Extend the court opinion on the petition for a writ of prohibition below, picking up right after its last sentence.

__Page extract__:
********
THE HONORABLE DAVID W. KNIGHT,
SENIOR STATUS JUDGE,
CIRCUIT COURT OF MERCER COUNTY,
Respondent
 
__________________________________________________
 
Petition for a Writ of Prohibition
 
WRIT DENIED
__________________________________________________
 
Submitted: April 29, 2009
Filed: May 14, 2009


Deborah K. Garton, Assistant Prosecuting Attorney
Mercer County Prosecuting Attorney's Office
Princeton, West Virginia
Counsel for the Petitioner

William Flanigan
Sanders, Austin Flanigan & Flanigan
Princeton, West Virginia
and
David B. Kelley
Bluefield, West Virginia
Counsel for the Respondent

The Opinion of the Court was delivered PER CURIAM.

 

SYLLABUS BY THE COURT


      1. “In determining whether to entertain and issue the writ of prohibition for cases not involving an absence of jurisdiction but only where it is claimed that the lower tribunal exceeded its legitimate powers, this Court will examine five factors: (1) whether the party seeking the writ has no other adequate means, such as direct appeal, to obtain the desired relief; (2) whether the petitioner will be damaged or prejudiced in a way that is not correctable on appeal; (3) whether the lower tribunal's order is clearly erroneous as a matter of law; (4) whether the lower tribunal's order is an oft repeated error or manifests persistent disregard for either procedural or substantive law; and (5) whether the lower tribunal's order raises new and important problems or issues of law of first impression. These factors are general guidelines that serve as a useful starting point for determining whether a discretionary writ of prohibition should issue. Although all five factors need not be satisfied, it is clear that the third factor, the existence of clear error as a matter of law, should be given substantial weight.” Syl. Pt. 4, State ex rel. Hoover v. Berger, 199 W.Va. 12, 483 S.E.2d 12 (1996).

      2. “In order for a trial court to determine whether to grant a party's request for additional physical or psychological examinations, the requesting party must present the judge with evidence that he has a compelling need or reason for the additional examinations.
In making the determination, the judge should consider: (1) the nature of the examination requested and the intrusiveness inherent in that examination; (2) the victim's age; (3) the resulting physical and/or emotional effects of the examination on the victim; (4) the probative value of the examination to the issue before the court; (5) the remoteness in time of the examination to the alleged criminal act; and (6) the evidence already available for the defendant's use.” Syl. Pt. 3, State v. Delaney, 187 W.Va. 212, 417 S.E.2d 903 (1992).
********
__Data section__:
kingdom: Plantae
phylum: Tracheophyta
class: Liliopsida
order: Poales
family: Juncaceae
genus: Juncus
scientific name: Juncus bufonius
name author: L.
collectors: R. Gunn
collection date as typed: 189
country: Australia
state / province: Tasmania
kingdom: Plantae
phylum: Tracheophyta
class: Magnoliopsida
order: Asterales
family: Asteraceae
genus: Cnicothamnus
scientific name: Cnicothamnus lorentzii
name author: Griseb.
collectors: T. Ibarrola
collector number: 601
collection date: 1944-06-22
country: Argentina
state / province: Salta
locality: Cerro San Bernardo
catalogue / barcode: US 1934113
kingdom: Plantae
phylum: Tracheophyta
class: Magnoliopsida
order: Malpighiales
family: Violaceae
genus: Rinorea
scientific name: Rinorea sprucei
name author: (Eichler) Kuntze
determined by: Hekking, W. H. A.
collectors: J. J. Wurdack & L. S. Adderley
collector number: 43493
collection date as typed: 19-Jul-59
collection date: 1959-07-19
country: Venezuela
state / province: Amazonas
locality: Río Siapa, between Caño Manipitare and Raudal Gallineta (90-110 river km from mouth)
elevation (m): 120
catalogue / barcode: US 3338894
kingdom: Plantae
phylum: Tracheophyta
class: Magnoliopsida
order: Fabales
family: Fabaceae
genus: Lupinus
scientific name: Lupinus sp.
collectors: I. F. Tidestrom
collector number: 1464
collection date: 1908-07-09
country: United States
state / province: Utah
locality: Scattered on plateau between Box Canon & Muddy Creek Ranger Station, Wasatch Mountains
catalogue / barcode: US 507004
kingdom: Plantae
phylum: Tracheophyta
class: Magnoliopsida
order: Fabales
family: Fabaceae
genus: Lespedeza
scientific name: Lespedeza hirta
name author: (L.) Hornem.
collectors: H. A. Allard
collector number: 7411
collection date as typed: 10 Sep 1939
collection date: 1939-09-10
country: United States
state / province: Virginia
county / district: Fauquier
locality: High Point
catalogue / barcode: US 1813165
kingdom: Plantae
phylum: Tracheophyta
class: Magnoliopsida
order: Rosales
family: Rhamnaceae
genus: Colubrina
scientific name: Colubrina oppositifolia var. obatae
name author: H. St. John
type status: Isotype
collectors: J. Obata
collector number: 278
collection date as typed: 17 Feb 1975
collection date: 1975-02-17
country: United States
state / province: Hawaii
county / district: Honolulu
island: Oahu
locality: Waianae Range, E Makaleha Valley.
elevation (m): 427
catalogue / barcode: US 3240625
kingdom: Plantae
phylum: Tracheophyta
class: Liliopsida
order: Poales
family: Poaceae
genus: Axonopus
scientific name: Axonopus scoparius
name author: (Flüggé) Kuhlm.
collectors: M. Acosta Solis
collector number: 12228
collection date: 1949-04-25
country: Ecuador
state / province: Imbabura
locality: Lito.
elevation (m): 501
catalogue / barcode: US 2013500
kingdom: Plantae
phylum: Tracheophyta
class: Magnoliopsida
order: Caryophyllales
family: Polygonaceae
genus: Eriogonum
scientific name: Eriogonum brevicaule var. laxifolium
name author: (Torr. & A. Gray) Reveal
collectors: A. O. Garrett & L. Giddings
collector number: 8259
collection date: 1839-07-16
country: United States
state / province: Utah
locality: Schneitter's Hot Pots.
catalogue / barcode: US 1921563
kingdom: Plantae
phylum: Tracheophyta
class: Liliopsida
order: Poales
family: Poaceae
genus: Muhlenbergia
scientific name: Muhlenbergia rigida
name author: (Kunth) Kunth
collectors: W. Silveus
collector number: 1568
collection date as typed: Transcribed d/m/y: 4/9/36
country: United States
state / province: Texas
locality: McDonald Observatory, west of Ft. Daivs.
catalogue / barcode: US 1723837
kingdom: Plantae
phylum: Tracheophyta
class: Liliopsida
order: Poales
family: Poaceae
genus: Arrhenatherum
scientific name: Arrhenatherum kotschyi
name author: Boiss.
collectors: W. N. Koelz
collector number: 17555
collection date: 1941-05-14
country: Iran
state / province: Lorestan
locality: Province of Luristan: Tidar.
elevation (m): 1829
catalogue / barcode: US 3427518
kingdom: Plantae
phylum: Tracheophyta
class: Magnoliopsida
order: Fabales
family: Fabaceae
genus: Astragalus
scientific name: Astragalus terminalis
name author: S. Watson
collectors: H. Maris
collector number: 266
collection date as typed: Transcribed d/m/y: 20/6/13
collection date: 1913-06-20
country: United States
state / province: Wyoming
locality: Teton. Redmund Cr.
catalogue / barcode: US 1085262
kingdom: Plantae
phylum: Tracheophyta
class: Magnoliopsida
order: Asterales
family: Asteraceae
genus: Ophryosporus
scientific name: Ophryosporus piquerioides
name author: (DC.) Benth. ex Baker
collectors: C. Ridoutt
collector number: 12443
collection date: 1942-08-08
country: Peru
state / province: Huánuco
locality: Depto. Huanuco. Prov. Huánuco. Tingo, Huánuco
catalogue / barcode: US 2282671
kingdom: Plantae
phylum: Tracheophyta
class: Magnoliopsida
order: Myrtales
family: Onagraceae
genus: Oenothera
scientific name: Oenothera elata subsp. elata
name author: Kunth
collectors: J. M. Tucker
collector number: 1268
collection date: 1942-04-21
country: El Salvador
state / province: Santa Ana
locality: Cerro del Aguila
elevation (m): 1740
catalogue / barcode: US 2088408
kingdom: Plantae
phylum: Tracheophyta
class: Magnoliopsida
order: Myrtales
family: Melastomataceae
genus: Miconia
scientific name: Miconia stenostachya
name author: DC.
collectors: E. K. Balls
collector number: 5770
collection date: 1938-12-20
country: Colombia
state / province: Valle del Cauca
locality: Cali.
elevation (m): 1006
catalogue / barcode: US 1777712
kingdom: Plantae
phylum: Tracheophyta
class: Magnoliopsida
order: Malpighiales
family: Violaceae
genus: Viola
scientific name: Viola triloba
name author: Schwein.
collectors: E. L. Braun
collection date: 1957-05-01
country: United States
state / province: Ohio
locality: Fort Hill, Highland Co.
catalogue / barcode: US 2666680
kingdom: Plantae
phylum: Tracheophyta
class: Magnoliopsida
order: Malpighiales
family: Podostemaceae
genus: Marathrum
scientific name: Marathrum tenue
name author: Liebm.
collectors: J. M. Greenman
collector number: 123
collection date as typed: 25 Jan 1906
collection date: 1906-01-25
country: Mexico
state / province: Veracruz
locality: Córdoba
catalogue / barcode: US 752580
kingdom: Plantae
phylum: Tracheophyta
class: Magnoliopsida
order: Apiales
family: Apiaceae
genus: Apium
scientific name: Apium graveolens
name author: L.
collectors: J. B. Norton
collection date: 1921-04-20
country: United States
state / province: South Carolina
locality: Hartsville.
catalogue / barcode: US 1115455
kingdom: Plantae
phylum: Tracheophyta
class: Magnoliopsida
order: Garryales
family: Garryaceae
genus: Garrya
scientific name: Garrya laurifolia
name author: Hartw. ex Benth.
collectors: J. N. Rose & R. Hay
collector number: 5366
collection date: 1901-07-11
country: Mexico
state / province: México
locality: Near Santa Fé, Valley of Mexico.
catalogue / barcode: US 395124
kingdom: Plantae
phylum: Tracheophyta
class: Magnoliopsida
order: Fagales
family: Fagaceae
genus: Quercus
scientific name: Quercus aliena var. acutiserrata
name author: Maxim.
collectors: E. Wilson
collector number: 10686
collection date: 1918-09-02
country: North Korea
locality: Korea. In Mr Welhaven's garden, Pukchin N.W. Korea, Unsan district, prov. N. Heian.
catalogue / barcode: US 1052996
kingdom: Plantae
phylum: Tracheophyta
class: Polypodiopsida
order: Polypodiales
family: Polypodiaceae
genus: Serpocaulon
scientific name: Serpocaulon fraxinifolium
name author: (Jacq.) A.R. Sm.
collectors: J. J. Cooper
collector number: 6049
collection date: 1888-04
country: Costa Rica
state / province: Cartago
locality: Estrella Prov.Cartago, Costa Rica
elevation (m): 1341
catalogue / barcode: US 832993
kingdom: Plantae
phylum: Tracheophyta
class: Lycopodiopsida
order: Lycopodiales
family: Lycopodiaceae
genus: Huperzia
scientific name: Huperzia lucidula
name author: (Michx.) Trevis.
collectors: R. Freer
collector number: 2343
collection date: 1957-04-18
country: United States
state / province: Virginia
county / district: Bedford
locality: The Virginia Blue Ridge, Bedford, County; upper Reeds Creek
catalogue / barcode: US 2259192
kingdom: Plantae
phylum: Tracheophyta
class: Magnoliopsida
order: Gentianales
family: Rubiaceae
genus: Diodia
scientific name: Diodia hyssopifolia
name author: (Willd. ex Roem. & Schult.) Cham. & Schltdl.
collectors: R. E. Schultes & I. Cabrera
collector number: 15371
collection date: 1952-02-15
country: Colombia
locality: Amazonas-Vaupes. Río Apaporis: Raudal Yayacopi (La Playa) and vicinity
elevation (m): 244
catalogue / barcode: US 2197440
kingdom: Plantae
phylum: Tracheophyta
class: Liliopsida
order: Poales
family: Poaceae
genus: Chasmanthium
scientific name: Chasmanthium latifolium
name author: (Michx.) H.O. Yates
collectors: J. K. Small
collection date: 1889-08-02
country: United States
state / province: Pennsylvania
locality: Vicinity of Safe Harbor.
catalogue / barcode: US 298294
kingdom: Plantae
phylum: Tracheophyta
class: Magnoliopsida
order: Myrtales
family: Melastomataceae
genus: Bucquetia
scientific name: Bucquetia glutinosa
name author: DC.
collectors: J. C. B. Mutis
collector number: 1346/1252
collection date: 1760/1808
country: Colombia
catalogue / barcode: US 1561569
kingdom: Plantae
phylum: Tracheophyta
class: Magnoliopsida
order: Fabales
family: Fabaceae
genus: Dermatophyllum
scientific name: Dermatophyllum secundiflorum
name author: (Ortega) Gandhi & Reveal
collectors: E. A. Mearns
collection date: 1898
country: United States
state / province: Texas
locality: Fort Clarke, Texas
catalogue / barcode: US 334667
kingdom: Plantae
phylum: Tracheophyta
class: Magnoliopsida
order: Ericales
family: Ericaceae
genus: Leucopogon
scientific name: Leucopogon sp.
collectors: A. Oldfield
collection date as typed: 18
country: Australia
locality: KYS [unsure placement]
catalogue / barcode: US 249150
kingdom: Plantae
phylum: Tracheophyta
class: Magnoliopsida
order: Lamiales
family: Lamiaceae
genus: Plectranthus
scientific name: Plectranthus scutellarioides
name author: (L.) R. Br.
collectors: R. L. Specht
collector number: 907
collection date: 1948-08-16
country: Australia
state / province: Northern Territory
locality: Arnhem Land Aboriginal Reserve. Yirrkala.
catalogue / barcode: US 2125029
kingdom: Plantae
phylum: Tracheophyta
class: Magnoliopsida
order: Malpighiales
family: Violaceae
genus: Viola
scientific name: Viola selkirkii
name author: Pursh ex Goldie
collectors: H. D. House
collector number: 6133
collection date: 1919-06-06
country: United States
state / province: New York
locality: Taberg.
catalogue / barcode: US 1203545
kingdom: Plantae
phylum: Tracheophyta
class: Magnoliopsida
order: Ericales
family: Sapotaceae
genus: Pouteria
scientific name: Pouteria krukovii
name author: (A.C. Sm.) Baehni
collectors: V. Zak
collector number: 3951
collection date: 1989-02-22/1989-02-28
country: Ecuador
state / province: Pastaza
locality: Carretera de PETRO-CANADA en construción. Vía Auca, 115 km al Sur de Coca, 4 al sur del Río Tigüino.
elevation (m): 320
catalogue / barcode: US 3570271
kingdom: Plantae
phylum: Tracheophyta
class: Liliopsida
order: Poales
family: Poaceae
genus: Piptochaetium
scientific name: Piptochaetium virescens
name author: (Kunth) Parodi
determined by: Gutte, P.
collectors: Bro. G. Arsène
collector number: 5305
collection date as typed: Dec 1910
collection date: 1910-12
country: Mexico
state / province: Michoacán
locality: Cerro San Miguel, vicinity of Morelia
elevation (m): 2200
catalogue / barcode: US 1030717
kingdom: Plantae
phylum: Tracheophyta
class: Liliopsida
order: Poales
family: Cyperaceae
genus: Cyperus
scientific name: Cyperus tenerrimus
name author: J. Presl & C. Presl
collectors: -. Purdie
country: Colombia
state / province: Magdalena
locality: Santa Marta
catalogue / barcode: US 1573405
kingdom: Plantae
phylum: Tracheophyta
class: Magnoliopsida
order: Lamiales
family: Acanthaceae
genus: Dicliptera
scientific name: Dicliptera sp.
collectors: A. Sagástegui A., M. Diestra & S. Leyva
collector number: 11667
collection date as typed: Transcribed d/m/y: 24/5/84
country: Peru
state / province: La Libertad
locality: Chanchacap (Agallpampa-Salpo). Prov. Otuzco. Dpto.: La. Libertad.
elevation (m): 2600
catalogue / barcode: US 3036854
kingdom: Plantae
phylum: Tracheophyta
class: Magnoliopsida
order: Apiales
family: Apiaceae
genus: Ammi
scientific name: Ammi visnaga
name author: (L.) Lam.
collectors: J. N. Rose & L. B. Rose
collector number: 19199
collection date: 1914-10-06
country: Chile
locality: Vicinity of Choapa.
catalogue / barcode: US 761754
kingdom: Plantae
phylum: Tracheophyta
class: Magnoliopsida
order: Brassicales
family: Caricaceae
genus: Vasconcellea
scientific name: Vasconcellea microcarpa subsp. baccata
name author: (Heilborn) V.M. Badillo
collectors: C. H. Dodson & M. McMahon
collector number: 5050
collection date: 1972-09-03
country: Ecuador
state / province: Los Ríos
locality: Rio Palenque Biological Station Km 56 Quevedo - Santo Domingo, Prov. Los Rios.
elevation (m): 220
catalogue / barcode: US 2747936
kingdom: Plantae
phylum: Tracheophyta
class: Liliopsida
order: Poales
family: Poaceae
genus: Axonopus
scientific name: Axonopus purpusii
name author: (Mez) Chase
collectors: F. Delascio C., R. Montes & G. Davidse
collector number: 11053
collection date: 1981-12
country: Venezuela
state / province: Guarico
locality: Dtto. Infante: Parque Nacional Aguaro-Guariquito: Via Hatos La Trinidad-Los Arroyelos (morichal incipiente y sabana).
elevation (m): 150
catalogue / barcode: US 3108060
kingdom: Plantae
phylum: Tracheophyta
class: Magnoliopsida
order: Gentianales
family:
********
__Written reply__:
Per Curiam:

      On behalf of Petitioner J.W., (See footnote 1) the State seeks a writ of prohibition to prevent the Circuit Court of Mercer County from enforcing its orders of January 27 and February 3, 2009, which require J.W., the alleged victim of multiple traumatic sexual assaults, to undergo a pelvic examination. Based on Petitioner's age and the gynecological nature of the examination, the State seeks to prevent the examination from transpiring. Jason Wilson, one of the alleged perpetrators of the sexual assaults at issue (See footnote 2) and the brother of J.W., argues that he has demonstrated the requisite compelling need for the examination at issue. Upon our review of the record in this case in conjunction with applicable law, we find that the trial court did not exceed its authority in directing that Petitioner undergo a limited physical examination. Accordingly, we find no basis for issuing the requested writ of prohibition.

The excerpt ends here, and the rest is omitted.